A Killer For A Mother
Charged with murdering her second husband—and attempting to kill her oldest daughter—Stacey Castor sparked a media frenzy. But when police dug up her first husband’s grave—and found anti-freeze in his body, too—this New York housewife earned a nickname that would follow her all the way to prison. They called her “The Black Widow.” And with good reason.

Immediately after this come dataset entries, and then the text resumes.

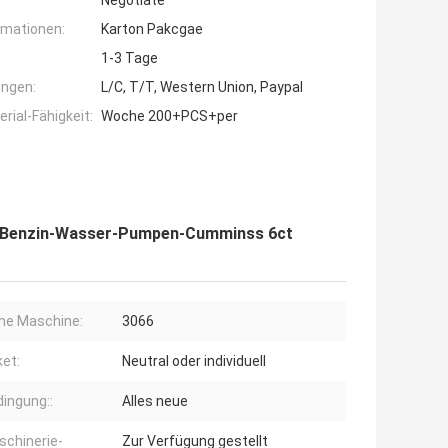
Negotiate
rmationen:
Karton Pakcgae
1-3 Tage
ngen:
L/C, T/T, Western Union, Paypal
ial-Fähigkeit:
Woche 200+PCS+per
e Benzin-Wasser-Pumpen-Cumminss 6ct
ne Maschine:
3066
et:
Neutral oder individuell
ingung::
Alles neue
chinerie-
Zur Verfügung gestellt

The story that inspired the Lifetime film, Poisoned Love: The Stacey Castor Story, starring Nia Vardalos.
Case Featured On 20/20
Includes Sixteen Pages of Shocking Photos
PUBLISHERS WEEKLY
Stacey Castor had everything: two loving daughters and a great husband. One morning, she called the police from her office. Her husband David been suicidal, and now he'd apparently locked himself in their bathroom. When police arrived at the house, they found him beside a bottle of antifreeze, dead. Though it did appear to be a case of suicide, police became suspicious that David was murdered. Further investigating showed that Stacy's former husband may have also been murdered. As the investigation dragged on, Stacey's daughter, Ashley, fell ill after drinking heavily with her mom; she'd been poisoned, but she didn't die, and Stacey was convicted of murdering David, attempting to murder Ashley, and forging a suicide note wherein Ashley took the blame for killing both of her mother's husbands. Veteran true crime scribe Benson (Betrayal in Blood) does best when he sticks to the facts, especially in a case as sensational as this. Stacey's behavior, demonstrating a chilling lack of remorse and a startling methodology, needs no adornment, and Benson's editorializing (particularly his personification of her drive to kill as "It") detracts from the story's impact.